Data from the SUNY College of Environmental Science and Forestry show that the Newcomb campus ended the month with record rain, 13.7 inches, breaking a previous precipitation record of around 9 inches from 2021. Although the deluge contributed to their weather data, it damaged other ecological projects on the 15,000-acre Huntington Wild Forest. Collecting information on a 30-year loon nest project, for example, didn’t happen after the flood damage.
“With our long-term data set, we’re very well poised to study the disturbance that happened due to the storm,” Natasha Karniski-Keglovits said. “But ironically, because of the storm, we can’t access some of our sites that we need to get to, to look at those important questions.”
The extent of the project damage is the first of its kind, Karniski-Keglovits said. Some of the sites could be inaccessible until next summer.

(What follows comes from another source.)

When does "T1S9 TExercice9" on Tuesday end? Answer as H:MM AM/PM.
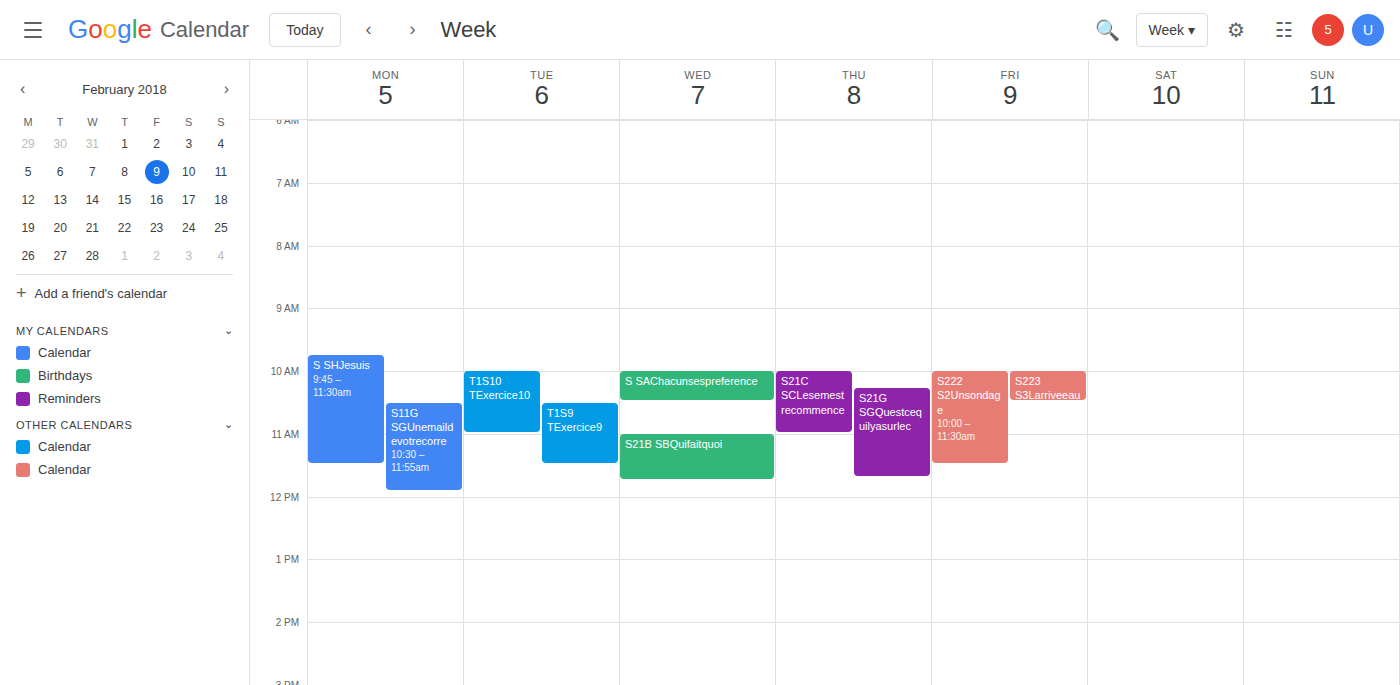
11:30 AM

The Adirondacks weren’t alone in experiencing record rain and severe weather last month. A report from the National Oceanic and Atmospheric Administration (NOAA) shows that storms and extreme heat slammed many parts of the nation. Northeastern states, including New York and Vermont, had the top 10 wettest July on record.
Rainfall recorded at the Whiteface Mountain Field Station in Wilmington totaled 6.83 inches in July, according to Science Manager Scott McKim.
Precipitation in the Northeast is expected to increase from warming air and ocean temperatures. Arthur Degaetano, director of NOAA’s Northeast Regional Climate Center, said the past 30 to 40 years have seen more extreme rainfall than usual. “I think extreme rainfall, particularly in the Northeast, and climate change go hand in hand,” he said.
Addressing the increase in precipitation through infrastructure is critical to climate change adaptation, Karniski-Keglovits said.
“We need to start thinking about resiliency and how we can rebuild things after storms like this to better adapt in the future because it’s possible that we will continue to have big events in the future,” she said.
In Warren County, officials are updating their hazard mitigation plan because of the recent weather. “This summer’s severe flooding around the Northeast has underscored how important it is for municipalities and residents to prepare for hazardous weather and address risks before disaster occurs,” a press release reads.
In its current draft, the plan lists flooding as the county’s top hazard concern because of its increasing presence in the Northeast. According to the plan, flooding mainly occurs along the Schroon River in the Riverbank section and along the Hudson river, although areas with beaver dams are also at risk.
The county is seeking public input on the plan, which is available to the public until Sept. 2.